It was no secret that Japanese airpower ruled the skies over the Pacific at the beginning of World War II. But even with this knowledge, the appearance of a new, faster and lighter airplane caught the Allies utterly by surprise. The new airplane was the Nakajima Ki-43 Hayabusa "Oscar", a brand new single-engine tactical fighter that had been in development for the past 18 months.
The Oscar came about because Japanese generals wanted a more lightweight fighter to replace the obsolete Ki-27. They were basing their decision on their recent battles in China, wanting a lighter plane for land-based army support. The designer, Hideo Itokawa was ordered to design a plane that matched the Ki-27’s maneuverability and dogfighting qualities, but in a heavier 1,000 horsepower class fighter.
It took Itokawa 13 attempts before he and his engineers perfected the design. The plane’s all-metal construction and lack of armor protection meant it could reach tops speeds of over 300 miles and hour (downside being the aforementioned lack of armor and the fact that it only had two 7.7 mm machine guns mounted atop the redesigned cowl). For maneuverability, Itokawa settled on a flight control system made up of “butterfly shaped air combat maneuvering flaps”.
Official production of the Ki-43 began in April 1941 and it entered service in October. Almost immediately, the Oscar came up against the British-flown Brewster Buffalo Mk. I fighters and the P-40s of the 1st American Volunteer Group (AVG). Or, to give them their more famous nickname, the Flying Tigers.
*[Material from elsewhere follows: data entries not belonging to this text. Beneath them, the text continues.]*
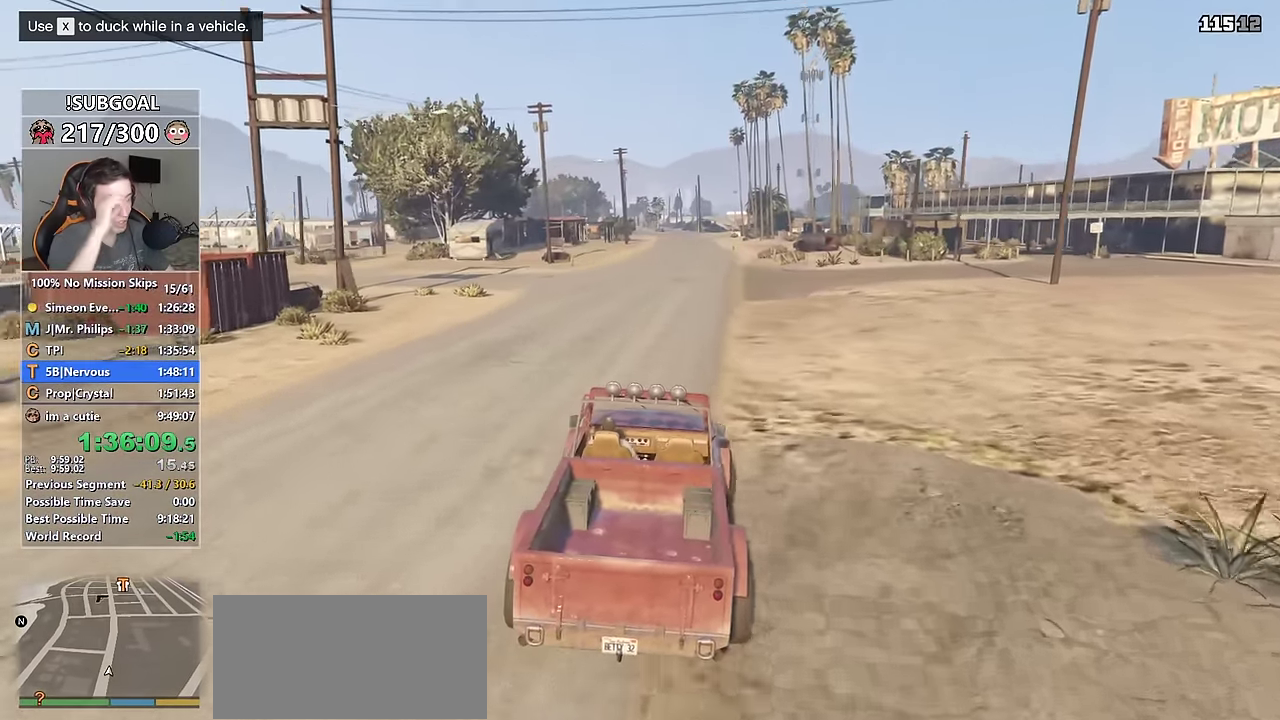
{"keys": ["w"], "mouse": [], "events": []}
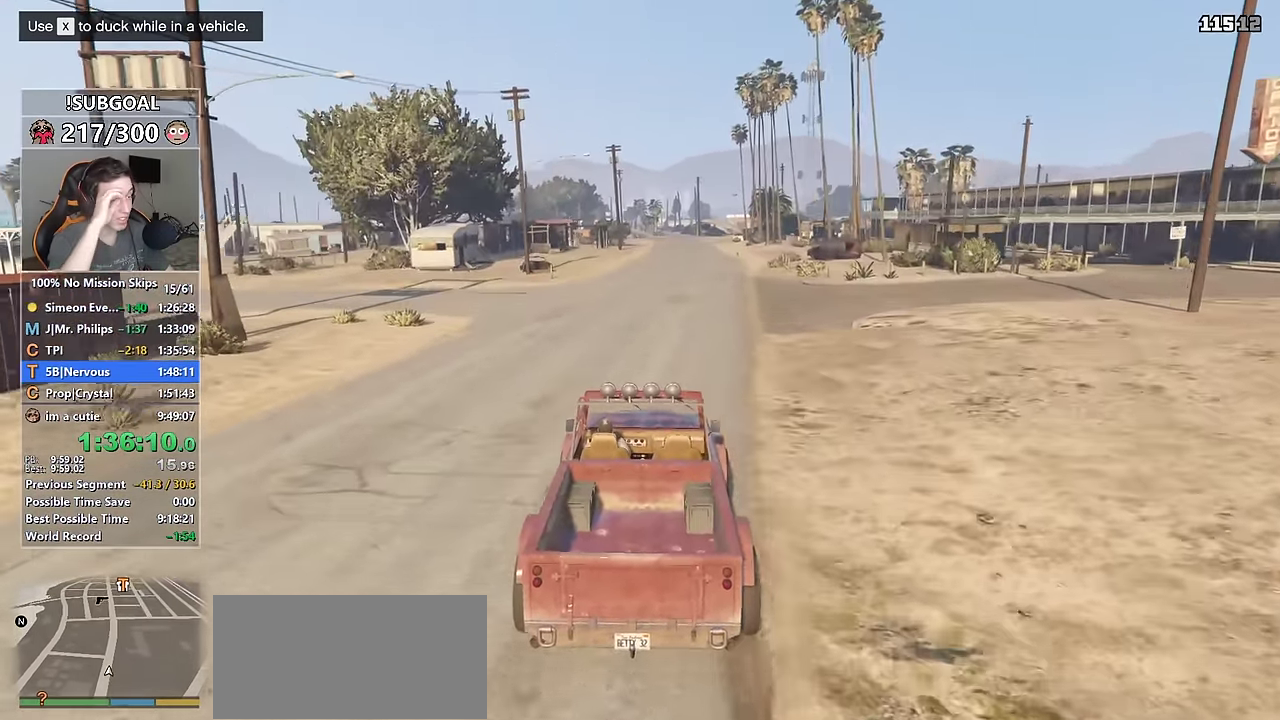
{"keys": ["w"], "mouse": [], "events": []}
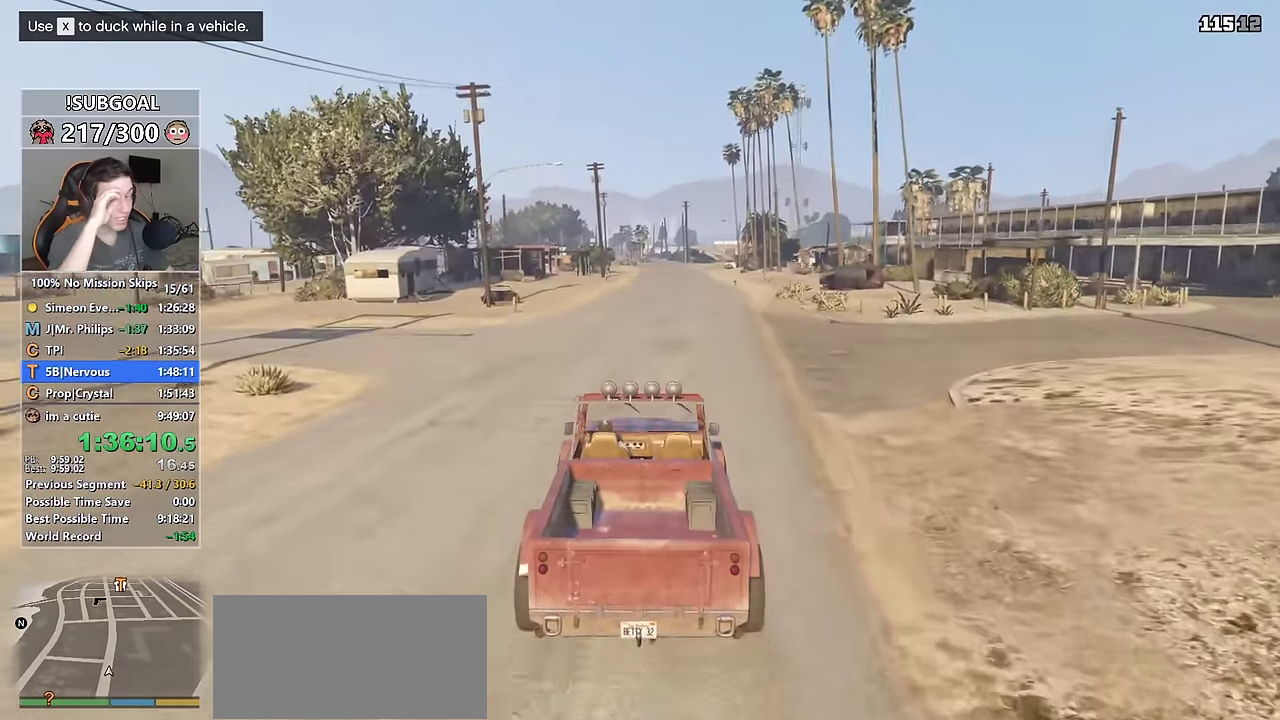
{"keys": ["w"], "mouse": [], "events": [[217, "d", "down"], [250, "d", "up"]]}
After Pearl Harbor, American morale was at a long time low. The Japanese had also decimated the British air forces in Malaya and the US air forces in the Philippines. Over the following months the IJAAF bombed Hong Kong, Guam, Singapore and many other strategic locations.
But then they turned their attention to the China Burma India Theater (CBI), the United States military designation for the China and Southeast Asian theaters of war. Defending the CBI was considered a task of the utmost strategic importance by the US military, and it was here, in the skies above Rangoon, that the Oscars first tested their mettle in battle against the Flying Tigers.
The Oscars took the AVG by surprise, but Claire Lee Chennault soon adapted his pilots’ tactics, using a hit and run method of fighting against the more agile Ki-43. In battle the Tigers would climb for altitude, wait for the right moment, and then dive – sometimes with the sun directly behind them – guns blazing. These tactics replaced the more familiar circling dogfights, a method of fighting that favored the more agile, aluminium-built Japanese fighters.
The Oscar went through thirteen upgrades, each each variation perfecting and strengthening the initial design, adding more armor, heavier machine guns, self-sealing fuel tanks, shorter and stronger wings, and bombs mounted beneath the wings.
By the end of the war, the airplanes came to be used by pilots in the Japanese Army’s Kamikaze program, a glorious end to an idea that was ahead of its time.